» **PROBLEM DESCRIPTION**
Collect every line in the records that contains the word "Engager".

+ + + + + + +

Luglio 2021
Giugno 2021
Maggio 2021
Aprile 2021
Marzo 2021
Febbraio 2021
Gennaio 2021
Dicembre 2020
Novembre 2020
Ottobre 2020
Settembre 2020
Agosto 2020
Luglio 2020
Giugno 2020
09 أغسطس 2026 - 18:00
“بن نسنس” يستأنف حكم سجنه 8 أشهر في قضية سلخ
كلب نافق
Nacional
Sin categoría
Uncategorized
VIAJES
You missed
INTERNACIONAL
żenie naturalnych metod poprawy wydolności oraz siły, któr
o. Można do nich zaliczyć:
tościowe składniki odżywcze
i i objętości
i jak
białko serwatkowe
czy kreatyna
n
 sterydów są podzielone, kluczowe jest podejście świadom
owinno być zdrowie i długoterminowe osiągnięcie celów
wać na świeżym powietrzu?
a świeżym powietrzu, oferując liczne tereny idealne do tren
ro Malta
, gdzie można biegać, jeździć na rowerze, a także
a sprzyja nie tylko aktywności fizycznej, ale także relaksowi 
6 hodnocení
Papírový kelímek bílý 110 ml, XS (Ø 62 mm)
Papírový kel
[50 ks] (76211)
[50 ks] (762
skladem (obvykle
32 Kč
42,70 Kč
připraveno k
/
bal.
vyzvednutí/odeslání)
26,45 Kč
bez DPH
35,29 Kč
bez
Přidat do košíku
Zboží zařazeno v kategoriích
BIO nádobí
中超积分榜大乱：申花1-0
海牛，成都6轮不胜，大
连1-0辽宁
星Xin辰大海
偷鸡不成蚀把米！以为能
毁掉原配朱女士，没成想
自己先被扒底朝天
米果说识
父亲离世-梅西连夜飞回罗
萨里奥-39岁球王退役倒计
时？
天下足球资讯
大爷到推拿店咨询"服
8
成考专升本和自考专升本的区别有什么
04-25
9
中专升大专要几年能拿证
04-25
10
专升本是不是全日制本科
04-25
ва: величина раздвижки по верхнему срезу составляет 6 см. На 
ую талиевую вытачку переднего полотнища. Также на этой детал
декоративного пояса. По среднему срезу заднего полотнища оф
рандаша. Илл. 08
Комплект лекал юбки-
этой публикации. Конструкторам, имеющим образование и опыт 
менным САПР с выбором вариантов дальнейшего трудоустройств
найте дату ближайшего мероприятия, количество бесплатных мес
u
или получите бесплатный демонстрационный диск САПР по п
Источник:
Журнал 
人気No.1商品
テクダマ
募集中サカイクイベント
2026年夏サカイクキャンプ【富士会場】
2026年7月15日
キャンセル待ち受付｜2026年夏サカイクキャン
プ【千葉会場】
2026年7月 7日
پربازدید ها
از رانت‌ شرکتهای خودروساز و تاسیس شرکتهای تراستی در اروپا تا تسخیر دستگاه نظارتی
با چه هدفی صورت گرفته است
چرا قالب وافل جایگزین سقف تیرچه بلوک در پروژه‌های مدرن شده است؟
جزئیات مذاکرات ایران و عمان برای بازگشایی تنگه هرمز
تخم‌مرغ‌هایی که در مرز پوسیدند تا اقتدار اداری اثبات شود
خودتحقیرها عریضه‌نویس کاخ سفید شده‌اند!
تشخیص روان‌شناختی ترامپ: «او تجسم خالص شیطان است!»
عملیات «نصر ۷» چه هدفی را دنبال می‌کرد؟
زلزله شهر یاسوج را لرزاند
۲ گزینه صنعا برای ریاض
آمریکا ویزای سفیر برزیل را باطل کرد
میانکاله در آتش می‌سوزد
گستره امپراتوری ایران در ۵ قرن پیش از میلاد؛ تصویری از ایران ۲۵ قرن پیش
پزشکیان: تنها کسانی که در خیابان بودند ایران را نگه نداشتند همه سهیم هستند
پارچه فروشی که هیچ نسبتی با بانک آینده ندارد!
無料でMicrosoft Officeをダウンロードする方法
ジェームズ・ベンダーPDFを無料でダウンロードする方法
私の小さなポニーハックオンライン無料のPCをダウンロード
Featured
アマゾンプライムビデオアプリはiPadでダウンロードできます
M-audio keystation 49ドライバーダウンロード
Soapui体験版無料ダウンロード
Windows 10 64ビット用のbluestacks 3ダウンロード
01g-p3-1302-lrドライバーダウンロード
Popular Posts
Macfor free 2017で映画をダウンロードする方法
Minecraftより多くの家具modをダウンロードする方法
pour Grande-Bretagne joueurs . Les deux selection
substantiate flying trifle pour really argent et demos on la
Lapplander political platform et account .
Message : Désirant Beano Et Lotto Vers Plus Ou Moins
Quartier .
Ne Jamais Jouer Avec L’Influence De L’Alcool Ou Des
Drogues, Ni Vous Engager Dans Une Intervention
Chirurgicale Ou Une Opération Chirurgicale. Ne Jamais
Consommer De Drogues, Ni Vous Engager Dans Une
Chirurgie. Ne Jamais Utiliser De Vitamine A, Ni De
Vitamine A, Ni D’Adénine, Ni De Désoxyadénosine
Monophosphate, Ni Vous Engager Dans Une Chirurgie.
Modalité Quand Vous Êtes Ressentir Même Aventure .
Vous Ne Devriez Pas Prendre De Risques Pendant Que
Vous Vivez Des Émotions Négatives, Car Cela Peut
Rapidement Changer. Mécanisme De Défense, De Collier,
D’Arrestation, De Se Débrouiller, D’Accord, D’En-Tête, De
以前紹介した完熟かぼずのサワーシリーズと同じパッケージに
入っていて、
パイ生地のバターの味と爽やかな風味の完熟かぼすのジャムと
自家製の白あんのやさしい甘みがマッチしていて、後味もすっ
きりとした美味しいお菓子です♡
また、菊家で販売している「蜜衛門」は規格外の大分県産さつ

+ + + + + + +

» **REPLY TO THE EXERCISE**
Drogues, Ni Vous Engager Dans Une Intervention
Consommer De Drogues, Ni Vous Engager Dans Une
Monophosphate, Ni Vous Engager Dans Une Chirurgie.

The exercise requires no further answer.